When Charity Comes Back to Kill

By Barry Silver, August 9, 2012

 When Charity Comes Back to Kill

Anyone who ever visits Britain should take the time to stop by the British Library. It’s in a rough area of London, but it’s an incredible site with a literal tower of books, a restaurant that serves beer to scholars at lunchtime, and an attached museum. I studied there and one moment stands out to me. I requested a document from a librarian. The British Library has, literally, kilometers of tunnels lined with books and documents. Usually you can get anything within one to two hours, but this time instead of my document I simply got a note that read “destroyed in the Blitz.” It got me to thinking, not that it was extraordinary that a document was lost in World War II, but that it was extraordinary that this was the only document I’ve run across that was destroyed in World War II. Indeed, the whole of Europe is like this.

World War II was exceptionally bloody and the Allied bombing and Soviet invasions leveled entire cities, but if you go to Western Europe you can easily miss the devastation. That’s because the Marshall Plan helped to jumpstart the European economy. The United State provided Europe with 5% of its GDP in loans over four years. Of that money, 40% could be used for imports. Everyone knew that meant imports from the United States. The remainder had to be invested in local industry. During the four years that the plan was in operation Europe’s economy regenerated and when the loans ran out the European states were left with self-sustaining economies that continued to grow for a generation. Israel similarly benefited from foreign funds, with West Germany providing almost 90% of Israel’s state budget as reparations in the 1950s.
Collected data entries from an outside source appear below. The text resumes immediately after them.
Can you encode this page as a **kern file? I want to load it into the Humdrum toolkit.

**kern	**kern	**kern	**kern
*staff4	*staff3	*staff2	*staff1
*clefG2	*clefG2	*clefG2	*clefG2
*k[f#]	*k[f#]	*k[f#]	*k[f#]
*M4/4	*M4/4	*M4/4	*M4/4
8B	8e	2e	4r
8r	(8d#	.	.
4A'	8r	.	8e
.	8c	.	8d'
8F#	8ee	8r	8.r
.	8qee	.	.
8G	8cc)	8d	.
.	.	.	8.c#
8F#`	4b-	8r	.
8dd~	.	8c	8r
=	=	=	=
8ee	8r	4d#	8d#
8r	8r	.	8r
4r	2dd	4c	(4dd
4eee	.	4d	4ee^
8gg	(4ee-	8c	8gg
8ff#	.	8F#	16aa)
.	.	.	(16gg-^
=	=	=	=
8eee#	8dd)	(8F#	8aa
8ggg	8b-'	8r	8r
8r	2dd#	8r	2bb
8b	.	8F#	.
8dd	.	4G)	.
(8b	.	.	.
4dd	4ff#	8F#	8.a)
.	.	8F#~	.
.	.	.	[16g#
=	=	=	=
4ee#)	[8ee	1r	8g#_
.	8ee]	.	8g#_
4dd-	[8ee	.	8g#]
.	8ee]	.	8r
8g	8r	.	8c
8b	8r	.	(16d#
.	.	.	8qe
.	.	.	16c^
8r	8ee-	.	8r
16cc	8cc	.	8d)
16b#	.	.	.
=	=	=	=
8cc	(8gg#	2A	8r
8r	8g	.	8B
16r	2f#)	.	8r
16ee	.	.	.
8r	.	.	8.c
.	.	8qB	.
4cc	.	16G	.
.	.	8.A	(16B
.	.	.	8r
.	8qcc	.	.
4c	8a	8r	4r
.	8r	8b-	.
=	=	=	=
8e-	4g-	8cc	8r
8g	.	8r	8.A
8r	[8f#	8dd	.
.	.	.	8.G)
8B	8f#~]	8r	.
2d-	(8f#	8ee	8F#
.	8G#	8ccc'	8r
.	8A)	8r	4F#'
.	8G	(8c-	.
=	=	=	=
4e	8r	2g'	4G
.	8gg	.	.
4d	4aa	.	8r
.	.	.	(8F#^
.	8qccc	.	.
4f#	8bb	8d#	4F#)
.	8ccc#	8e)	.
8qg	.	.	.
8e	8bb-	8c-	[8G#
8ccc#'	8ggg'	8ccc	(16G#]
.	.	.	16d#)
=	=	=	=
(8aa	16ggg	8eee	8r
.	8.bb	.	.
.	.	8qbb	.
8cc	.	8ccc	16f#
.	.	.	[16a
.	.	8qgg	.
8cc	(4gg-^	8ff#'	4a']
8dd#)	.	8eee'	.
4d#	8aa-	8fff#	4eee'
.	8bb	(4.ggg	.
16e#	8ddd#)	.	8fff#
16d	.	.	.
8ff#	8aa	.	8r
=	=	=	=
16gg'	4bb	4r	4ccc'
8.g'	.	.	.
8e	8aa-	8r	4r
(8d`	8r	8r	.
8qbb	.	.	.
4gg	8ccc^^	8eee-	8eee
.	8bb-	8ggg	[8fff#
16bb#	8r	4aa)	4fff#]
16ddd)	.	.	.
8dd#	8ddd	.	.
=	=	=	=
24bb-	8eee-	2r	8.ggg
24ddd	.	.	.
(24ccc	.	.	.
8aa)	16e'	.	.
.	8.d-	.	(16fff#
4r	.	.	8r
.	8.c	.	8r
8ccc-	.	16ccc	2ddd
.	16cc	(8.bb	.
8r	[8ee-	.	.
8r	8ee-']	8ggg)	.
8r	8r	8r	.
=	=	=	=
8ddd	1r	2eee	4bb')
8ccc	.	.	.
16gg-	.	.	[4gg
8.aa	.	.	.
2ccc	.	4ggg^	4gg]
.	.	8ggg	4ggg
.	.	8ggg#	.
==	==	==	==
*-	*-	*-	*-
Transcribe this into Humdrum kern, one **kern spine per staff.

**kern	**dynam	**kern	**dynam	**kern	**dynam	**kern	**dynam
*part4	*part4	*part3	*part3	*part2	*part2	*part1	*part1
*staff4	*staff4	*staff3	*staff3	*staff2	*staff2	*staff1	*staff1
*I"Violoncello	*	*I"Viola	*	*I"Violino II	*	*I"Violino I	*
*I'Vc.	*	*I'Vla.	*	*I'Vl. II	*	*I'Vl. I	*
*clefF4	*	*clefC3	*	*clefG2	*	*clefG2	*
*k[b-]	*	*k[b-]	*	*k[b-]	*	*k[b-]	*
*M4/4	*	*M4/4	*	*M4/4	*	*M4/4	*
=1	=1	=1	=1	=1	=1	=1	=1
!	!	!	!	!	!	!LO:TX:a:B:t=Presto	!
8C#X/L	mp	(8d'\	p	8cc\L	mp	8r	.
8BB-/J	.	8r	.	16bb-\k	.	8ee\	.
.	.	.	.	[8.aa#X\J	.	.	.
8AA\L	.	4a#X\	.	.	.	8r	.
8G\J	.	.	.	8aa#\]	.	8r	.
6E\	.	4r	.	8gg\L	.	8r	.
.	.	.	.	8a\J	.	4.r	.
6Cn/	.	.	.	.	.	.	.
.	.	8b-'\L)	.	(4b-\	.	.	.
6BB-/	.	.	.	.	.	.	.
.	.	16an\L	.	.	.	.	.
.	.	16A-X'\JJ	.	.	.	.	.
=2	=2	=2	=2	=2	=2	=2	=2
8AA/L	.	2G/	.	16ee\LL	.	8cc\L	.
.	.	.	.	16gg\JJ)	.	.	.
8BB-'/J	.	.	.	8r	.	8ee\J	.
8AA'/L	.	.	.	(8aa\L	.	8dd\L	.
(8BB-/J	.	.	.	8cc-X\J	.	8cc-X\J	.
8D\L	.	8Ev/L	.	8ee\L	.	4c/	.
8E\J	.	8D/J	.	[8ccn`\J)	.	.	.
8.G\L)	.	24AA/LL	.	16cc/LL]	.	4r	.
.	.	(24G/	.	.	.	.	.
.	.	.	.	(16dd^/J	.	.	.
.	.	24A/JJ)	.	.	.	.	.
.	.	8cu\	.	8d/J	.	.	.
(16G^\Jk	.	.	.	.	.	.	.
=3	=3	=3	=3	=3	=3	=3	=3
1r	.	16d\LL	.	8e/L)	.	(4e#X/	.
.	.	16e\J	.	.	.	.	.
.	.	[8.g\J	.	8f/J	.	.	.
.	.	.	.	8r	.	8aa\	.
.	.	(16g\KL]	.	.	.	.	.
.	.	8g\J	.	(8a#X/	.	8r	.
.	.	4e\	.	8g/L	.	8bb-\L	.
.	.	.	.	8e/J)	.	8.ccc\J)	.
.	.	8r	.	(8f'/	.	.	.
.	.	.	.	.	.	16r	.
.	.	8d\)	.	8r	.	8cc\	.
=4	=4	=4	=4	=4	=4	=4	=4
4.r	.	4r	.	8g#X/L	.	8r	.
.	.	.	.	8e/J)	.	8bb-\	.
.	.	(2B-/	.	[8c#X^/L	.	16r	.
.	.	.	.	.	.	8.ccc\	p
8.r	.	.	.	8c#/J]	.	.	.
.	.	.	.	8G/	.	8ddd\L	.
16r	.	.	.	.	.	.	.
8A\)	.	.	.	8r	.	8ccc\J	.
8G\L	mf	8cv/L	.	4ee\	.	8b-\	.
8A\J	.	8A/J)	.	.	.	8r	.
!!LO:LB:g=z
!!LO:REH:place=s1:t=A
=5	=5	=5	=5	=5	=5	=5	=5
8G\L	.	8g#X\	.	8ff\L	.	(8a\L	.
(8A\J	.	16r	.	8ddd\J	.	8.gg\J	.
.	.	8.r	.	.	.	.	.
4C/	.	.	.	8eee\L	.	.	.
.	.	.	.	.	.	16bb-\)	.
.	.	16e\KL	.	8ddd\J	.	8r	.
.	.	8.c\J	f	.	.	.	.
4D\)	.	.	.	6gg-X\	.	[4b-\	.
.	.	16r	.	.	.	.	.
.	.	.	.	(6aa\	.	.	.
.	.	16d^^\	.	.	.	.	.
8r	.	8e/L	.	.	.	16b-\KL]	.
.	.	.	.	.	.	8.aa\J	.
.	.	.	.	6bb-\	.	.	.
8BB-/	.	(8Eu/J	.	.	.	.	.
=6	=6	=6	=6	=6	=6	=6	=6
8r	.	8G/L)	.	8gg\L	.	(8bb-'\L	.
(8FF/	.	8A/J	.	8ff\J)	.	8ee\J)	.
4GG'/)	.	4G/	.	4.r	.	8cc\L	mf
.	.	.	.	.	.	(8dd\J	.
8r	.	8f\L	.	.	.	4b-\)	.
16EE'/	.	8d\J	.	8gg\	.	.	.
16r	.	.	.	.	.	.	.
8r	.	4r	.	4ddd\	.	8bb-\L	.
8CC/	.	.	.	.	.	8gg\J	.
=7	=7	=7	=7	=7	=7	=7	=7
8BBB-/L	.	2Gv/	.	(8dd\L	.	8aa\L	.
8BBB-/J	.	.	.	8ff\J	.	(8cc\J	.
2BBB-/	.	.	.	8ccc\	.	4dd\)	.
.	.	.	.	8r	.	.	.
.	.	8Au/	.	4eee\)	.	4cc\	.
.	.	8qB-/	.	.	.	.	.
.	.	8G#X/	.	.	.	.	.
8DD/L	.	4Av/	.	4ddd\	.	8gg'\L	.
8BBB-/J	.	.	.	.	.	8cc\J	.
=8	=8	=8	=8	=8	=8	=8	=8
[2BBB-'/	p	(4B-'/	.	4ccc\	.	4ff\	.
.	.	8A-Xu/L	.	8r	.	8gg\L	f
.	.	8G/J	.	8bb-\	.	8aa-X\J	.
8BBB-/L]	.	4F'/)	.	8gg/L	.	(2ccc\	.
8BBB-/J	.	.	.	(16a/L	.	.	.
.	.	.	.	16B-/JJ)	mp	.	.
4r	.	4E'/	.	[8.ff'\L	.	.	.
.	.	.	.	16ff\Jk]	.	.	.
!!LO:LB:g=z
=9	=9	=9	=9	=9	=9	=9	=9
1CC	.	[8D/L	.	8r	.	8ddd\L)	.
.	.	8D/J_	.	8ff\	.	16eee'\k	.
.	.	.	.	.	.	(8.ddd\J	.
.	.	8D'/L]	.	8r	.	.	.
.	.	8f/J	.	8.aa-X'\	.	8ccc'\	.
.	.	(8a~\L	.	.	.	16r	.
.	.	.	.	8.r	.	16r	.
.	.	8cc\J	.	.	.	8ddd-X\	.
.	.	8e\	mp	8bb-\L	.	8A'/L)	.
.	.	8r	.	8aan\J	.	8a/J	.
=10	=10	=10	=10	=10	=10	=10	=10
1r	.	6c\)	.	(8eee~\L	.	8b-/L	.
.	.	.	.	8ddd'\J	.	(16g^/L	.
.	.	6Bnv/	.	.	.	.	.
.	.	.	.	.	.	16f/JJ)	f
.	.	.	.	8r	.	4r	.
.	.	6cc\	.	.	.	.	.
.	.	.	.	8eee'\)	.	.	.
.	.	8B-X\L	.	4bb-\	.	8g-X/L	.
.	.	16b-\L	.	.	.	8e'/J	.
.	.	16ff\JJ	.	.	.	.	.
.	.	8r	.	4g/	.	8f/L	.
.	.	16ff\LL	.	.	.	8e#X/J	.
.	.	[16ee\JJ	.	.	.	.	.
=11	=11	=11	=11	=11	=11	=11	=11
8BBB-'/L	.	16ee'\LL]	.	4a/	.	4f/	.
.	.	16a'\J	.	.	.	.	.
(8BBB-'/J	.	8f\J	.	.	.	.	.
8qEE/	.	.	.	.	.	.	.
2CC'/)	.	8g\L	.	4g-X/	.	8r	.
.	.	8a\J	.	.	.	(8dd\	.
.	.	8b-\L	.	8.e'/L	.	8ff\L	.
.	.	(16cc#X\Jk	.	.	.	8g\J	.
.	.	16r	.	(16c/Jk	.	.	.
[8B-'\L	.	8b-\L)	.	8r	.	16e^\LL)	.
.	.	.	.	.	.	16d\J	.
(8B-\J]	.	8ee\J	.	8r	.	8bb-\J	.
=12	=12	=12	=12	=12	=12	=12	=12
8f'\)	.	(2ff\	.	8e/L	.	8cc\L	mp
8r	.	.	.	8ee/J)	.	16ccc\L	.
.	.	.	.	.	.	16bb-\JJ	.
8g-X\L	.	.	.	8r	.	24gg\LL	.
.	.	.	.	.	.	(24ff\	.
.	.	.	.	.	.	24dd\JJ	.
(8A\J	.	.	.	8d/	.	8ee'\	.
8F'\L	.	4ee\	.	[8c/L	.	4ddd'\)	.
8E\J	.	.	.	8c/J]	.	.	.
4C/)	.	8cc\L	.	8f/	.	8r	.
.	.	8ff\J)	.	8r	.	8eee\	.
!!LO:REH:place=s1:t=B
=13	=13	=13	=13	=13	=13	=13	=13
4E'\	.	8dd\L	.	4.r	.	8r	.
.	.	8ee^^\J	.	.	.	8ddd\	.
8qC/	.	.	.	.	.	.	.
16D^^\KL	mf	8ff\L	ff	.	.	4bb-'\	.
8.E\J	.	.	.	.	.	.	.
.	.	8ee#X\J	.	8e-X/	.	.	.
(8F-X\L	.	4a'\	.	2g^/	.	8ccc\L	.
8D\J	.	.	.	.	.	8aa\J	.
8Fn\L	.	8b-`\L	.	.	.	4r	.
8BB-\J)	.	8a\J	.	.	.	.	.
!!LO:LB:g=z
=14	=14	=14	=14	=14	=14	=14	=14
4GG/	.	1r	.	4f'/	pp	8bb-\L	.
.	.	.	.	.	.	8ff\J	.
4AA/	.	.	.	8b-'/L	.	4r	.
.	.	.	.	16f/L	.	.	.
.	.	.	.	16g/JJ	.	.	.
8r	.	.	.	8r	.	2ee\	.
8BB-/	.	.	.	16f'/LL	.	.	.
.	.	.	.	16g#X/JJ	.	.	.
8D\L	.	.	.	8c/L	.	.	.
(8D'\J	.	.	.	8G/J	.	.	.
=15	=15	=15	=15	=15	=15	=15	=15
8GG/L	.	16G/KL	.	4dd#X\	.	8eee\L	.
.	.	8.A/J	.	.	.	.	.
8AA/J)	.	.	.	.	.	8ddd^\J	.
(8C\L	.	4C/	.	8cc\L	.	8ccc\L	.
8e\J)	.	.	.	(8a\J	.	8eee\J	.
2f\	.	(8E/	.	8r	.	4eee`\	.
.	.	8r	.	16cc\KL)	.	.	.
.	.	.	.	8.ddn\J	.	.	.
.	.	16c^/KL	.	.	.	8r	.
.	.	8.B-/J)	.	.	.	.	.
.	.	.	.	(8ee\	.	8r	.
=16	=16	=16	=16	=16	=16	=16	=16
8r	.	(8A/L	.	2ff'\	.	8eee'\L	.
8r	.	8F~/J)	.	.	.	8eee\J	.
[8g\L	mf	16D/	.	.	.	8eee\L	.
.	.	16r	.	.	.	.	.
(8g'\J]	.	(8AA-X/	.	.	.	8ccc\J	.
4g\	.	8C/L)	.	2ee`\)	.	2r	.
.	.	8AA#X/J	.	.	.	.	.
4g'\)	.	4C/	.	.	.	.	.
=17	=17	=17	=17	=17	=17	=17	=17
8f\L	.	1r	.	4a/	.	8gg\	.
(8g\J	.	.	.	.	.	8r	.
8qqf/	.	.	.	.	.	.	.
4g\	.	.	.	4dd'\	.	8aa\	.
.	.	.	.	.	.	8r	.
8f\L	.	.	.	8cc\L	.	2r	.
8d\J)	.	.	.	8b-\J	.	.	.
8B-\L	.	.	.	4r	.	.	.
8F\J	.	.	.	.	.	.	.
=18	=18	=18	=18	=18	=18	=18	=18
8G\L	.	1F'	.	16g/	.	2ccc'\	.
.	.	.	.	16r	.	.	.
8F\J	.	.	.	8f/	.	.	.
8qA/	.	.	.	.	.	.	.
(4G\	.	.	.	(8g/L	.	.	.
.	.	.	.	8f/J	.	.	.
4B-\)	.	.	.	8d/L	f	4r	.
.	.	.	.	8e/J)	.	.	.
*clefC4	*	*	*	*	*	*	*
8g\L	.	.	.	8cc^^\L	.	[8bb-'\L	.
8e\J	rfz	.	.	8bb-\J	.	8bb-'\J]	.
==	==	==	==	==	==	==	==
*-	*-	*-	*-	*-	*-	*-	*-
Today the United States and the UN provide the Palestinian Authority with billions of dollars of funding, most of which goes missing and none of which builds up the economy. Various explanations are proffered, most of which place the blame on Israel: Israeli blockades, Israeli construction, Israeli warmongering. But that’s clearly not the reason.

Look at this satellite map of the Levant. Israel is well developed and—most importantly perhaps—green. The Israeli government has invested its money wisely and built the infrastructure that allowed individuals to flourish as farmers, traders, bankers, and industrialists. Israel is certainly not without problems, but the government has invested its money sensibly such that the country remains a formidable economic power. In the last generation similar amounts of money have been poured into the Palestinian Authority, but unemployment is astronomical and the Palestinians have very little in the way of indigenous industry. Where does that money go? Why aren’t the Palestinians flourishing? Perhaps it does come down to culture. The “aid” money for the Palestinians goes to purchasing food rather than to purchasing farm land. It goes to lining the pockets of Palestinian leaders instead of to the Palestinians themselves. It goes to fund the construction of rocket factories when the money would be better spent producing goods.

So, with all that waste … why is the United States funding the Palestinian Authority?